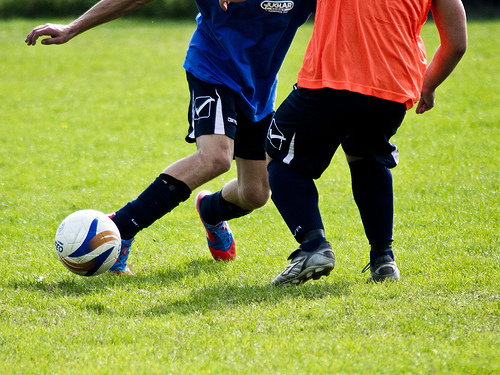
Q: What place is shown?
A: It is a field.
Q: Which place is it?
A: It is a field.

* * *

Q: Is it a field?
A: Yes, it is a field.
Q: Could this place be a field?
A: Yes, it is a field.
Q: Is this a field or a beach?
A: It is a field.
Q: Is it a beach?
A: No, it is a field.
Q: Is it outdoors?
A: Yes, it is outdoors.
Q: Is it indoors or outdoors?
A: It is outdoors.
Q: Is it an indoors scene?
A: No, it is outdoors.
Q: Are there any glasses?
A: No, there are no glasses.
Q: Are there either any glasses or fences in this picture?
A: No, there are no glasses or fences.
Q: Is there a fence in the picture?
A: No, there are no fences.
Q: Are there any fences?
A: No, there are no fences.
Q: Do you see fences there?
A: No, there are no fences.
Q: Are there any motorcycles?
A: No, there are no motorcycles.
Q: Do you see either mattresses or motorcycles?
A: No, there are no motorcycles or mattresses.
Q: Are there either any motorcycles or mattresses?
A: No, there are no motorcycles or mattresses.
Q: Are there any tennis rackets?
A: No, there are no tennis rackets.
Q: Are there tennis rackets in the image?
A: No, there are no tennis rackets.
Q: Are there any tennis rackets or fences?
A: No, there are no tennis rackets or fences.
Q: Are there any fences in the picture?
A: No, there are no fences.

**WORK INSTRUCTION**
Please copy each line of the material above that contains the word "tennis". Matching is case-sensitive.

**SOLUTION TO THE EXERCISE**
Q: Are there any tennis rackets?
A: No, there are no tennis rackets.
Q: Are there tennis rackets in the image?
A: No, there are no tennis rackets.
Q: Are there any tennis rackets or fences?
A: No, there are no tennis rackets or fences.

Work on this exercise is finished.